The Times is strangely puritanical about sugar and gambling. You'd hope that a newspaper so obsessed with these issues would familiarise itself with the basic facts and yet its reporters and columnists have made mistake after mistake from day one. If you relied on The Times for information you would think that the number of problem gamblers doubles every few years, whereas it has remained low and flat for twenty years.
The Times is far from being alone in misreporting gambling statistics but, along with the Guardian, it seems to have made it a personal mission to get rid of the dreaded fixed odds betting terminals (FOBTs).
You know the rhetoric: crack cocaine of gambling, £100 every twenty seconds, casinos on every high street, etc. Well, that all came to an end on April 2019 when the maximum stake was slashed to £2, thereby making games with a 1:1 payout unplayable to most punters.
From the media coverage between 2012 and 2018, you would think that FOBTs were almost the sole cause of problem gambling. Certainly, they were portrayed as the main cause. One of Derek Webb's pressure groups, the Campaign for Fairer Gambling, asserted in 2013 that...
‘FOBTs is [sic] the only gambling activity significantly and positively associated with disordered gambling’
Has a de facto ban on this alleged scourge pacified the campaigners who swore on a stack of Bibles that they were 'not anti-gambling'? Has it reduced the number of problem gamblers or significantly reduced the amount of money that is 'lost' to gambling? Reader, it has done none of these things. As I predicted in 2018, it has instead led to open season being declared on gambling, starting with raising the age at which you can play the Lottery as the hors d'oeuvres for a no-holds-barred review of all gambling regulation that has been described as a 'reformers' shopping list'.

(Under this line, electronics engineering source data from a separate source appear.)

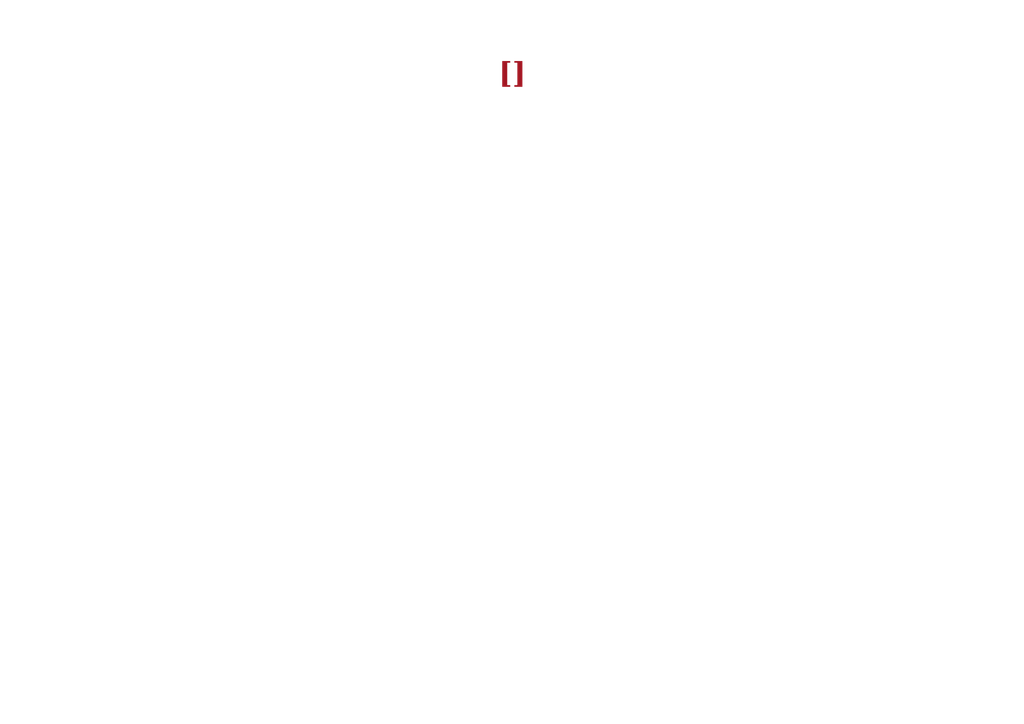
<source format=kicad_sch>
(kicad_sch
	(version 20250114)
	(generator "eeschema")
	(generator_version "9.0")
	(uuid "ea8c4f5e-7a49-4faf-a994-dbc85ed86b0a")
	(paper "A4")
	(title_block
		(title "${SHEETNAME}")
		(date "Last Modified Date")
		(rev "${REVISION}")
		(company "${COMPANY}")
	)
	(lib_symbols)
	(text_box "[${#}] ${SHEETNAME}"
		(exclude_from_sim no)
		(at 12.7 15.24 0)
		(size 271.78 12.7)
		(margins 4.4999 4.4999 4.4999 4.4999)
		(stroke
			(width -0.0001)
			(type solid)
		)
		(fill
			(type none)
		)
		(effects
			(font
				(face "Times New Roman")
				(size 6 6)
				(thickness 1.2)
				(bold yes)
				(color 162 22 34 1)
			)
		)
		(uuid "b2c13488-4f2f-433b-bdc6-d210d1646aca")
	)
)

</source>
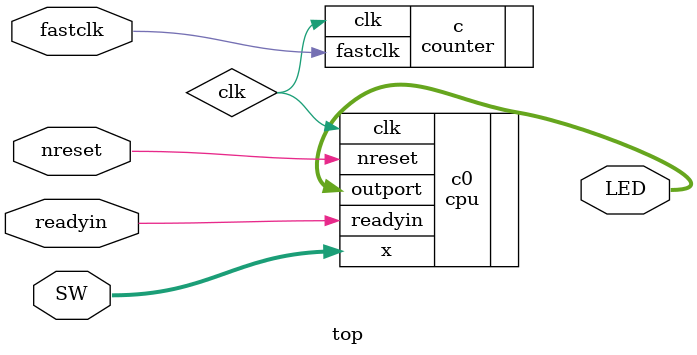
<source format=sv>
module top(
  input logic fastclk,  // 50MHz Altera DE0 clock
  input logic [7:0] SW, 
  input logic nreset,
  input logic readyin,
  output logic [7:0] LED); // LEDs
  
  logic clk; // slow clock, about 10Hz
  
  counter c (.fastclk(fastclk),.clk(clk)); // slow clk from counter
  
  
  cpu c0 (.clk(clk),.readyin(readyin), .nreset(nreset),.x(SW),.outport(LED));
  
endmodule  
</source>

The All Party Parliamentary Group on FOBTs has become the All Party Parliamentary Group on Gambling-Related Harm. The Campaign for Fairer Gambling has morphed into Clean Up Gambling, still funded by Derek Webb and fronted by Matt Zarb-Cousin, but with a much wider remit. You will hear no more about FOBTs being the only gambling activity that is 'significantly and positively associated with disordered gambling'.
The Times has also moved swiftly on to the next phase. There is not a hint in today's editorial that the banishing of FOBTs has reduced the amount of gambling-related harm or done any good at all. On the contrary, it suggests that things are getting worse, as they always are when people are looking for new dragons to slay.
As betting shops close and online gaming takes its place, the old adage that the house always wins is truer than ever.
Is it? Maybe we shouldn't have closed all those betting shops then (1 in 8 have gone since 2017).
Last year total losses for British gamblers ballooned to £14.4 billion.
No, they fell slightly to £14.2 billion, but who cares about facts when there's a crusade to win? The big losers between 2019 and 2020, as expected, were the bookies who saw their revenue drop by £750 billion, but this was nearly all offset by gains in other areas, particularly adult gaming centres and online.
Still, 4,000 people lost their jobs in bookmaking last year so you can't say the anti-FOBT measures had no effect at all.
There is no obvious endpoint to this new war on gambling so expect the bans, lies, destruction and ignorance to continue indefinitely.